Un tiers des agences d’État menacées de suppression : la nouvelle offensive de Bercy contre la fonction publique

Elles sont nombreuses, et pour la plupart essentielles à la mise en œuvre des politiques publiques sur le territoire. Parmi elles, on trouve l’Ademe (Agence de l’environnement et de la maîtrise de l’énergie), le CNRS, Météo France, l’OFB (Office français de la biodiversité) ou encore les ARS (agences régionales de santé). Un tiers de ces agences et opérateurs de l’État pourrait être supprimés ou faire l’objet de fusions « d’ici à la fin de l’année », a annoncé ce dimanche Amélie de Montchalin, la ministre des Comptes publics, invitée sur le plateau de CNews et Europe 1.
Un nouveau coup de poignard dans la fonction publique qui s’inscrit dans le cadre du projet de loi de finances et du budget 2026. Pourtant, le butin escompté est bien maigre : le gouvernement espère, par cette opération, récupérer 2 à 3 milliards d’euros sur les 40 à 50 milliards qu’il entend économiser au nom de la lutte contre le déficit budgétaire de la France.
Engagée par la droite et l’extrême droite, la course au sabrage des agences avait déjà fait rage à l’Assemblée nationale, au début du mois d’avril, à travers le projet de loi de simplification porté par le ministre de la Fonction publique Laurent Marcangeli, qui considère que « notre pays est obèse de sa bureaucratie ». S’ils ont finalement été épargnés lors du vote du texte, près de 150 agences et opérateurs d’État étaient menacés de suppression au début de l’examen des amendements.
« C’est un présupposé idéologique : moins d’État, moins de régulation conduirait à plus d’efficacité, résumait le député GDR Emmanuel Maurel à l’Humanité au moment des débats dans l’Hémicycle. En réalité c’est la continuité de la politique de l’offre pour la Macronie, avec la bénédiction du Medef. »
« Certaines suppressions étaient proposées complètement à l’aveuglette, sans qu’il n’y ait aucune étude d’impact, et de manière totalement idéologique, abonde Manon Meunier, députée LFI. C’est un logiciel trumpiste très dangereux, car la plupart de ces organismes font contre-pouvoir au gouvernement, apportent des avis scientifiques et portent une égalité de services publics sur le territoire. »
Un exemple criant : la Commission nationale du débat public (CNDP), que l’exécutif veut soit vider de sa mission, soit liquider. L’organisme fait office de médiateur, sur le terrain, dès lors qu’un projet industriel doit se développer et impacter l’environnement et les populations : réacteurs nucléaires, autoroutes, projets miniers, etc. Si la CNDP n’est pas parfaite, sa suppression aurait pour conséquence d’annihiler les débats locaux et d’ouvrir un boulevard aux projets industriels, débarrassés du devoir de concertation, jugé encombrant.
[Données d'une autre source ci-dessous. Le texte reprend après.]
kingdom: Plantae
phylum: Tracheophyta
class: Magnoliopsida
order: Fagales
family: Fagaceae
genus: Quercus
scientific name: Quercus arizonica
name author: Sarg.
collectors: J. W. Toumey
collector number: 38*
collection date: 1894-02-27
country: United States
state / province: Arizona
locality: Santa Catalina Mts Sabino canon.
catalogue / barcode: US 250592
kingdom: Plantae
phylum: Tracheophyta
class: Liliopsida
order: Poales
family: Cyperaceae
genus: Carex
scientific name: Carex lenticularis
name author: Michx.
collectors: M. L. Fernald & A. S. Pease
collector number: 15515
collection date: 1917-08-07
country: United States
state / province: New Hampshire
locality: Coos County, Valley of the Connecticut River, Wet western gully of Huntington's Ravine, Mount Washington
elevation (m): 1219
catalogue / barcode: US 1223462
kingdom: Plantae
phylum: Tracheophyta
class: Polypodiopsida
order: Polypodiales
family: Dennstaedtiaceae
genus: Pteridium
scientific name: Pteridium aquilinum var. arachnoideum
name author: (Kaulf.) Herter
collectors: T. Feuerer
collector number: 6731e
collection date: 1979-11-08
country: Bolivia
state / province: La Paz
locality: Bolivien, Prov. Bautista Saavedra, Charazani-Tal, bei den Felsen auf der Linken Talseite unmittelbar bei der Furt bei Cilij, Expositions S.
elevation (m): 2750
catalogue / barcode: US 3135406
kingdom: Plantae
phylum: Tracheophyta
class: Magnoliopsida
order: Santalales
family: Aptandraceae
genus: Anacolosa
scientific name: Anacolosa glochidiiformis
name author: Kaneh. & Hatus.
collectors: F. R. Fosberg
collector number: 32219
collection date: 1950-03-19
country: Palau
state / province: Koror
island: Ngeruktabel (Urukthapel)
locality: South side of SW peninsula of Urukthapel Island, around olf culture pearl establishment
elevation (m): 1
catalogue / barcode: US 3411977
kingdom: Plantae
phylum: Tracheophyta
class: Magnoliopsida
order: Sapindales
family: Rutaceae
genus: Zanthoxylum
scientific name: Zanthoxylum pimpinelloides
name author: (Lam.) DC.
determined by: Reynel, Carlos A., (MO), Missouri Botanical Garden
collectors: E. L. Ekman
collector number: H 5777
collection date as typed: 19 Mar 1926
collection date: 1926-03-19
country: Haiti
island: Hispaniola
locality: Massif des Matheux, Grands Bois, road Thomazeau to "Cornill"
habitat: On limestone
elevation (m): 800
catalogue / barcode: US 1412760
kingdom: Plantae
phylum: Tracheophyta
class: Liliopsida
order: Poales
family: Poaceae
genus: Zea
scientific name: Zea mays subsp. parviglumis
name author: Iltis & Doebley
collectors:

L’offensive du gouvernement contre les organes de la fonction publique rejoint, du reste, les obsessions des cadres du Rassemblement national : déjà en octobre 2023, le parti d’extrême droite avait dressé une liste de 80 agences et opérateurs jugés inutiles. Parmi eux, l’Office français de l’immigration et de l’intégration ou encore l’Office français de la biodiversité, également ciblé par Laurent Wauquiez, patron des députés LR, au mois de février et par la droite sénatoriale au mois d’avril.
Or, explique l’insoumise Manon Meunier, l’OFB est déjà le produit d’une fusion « faite à la va-vite » en 2020 entre l’Agence française de la biodiversité et l’Office national de la chasse et de la faune sauvage, deux organismes aux fonctions antinomiques. « C’est l’exemple d’une fusion qui s’est très mal passée, évoque la députée LFI. Il y a eu des suicides d’agents, et aujourd’hui, c’est un outil qui est moins fonctionnel sur le terrain parce que ce sont deux missions qui n’allaient pas ensemble. »
La ministre chargée des Comptes publics ne s’est pas encore risquée à dévoiler publiquement les agences et opérateurs susceptibles de fusionner ou d’être supprimés par le gouvernement. Elle a seulement cherché à rassurer en excluant les universités du périmètre des structures menacées. Amélie de Montchalin a indiqué que de nouvelles annonces auraient lieu à la mi-mai, au moment de la commission d’enquête sur les missions des agences, opérateurs et organismes consultatifs de l’État qui s’ouvrira au Sénat. Au total, selon le ministère des Finances, la saignée pourrait concerner quelque 450 agences ou opérateurs, ce qui représente 180 000 emplois.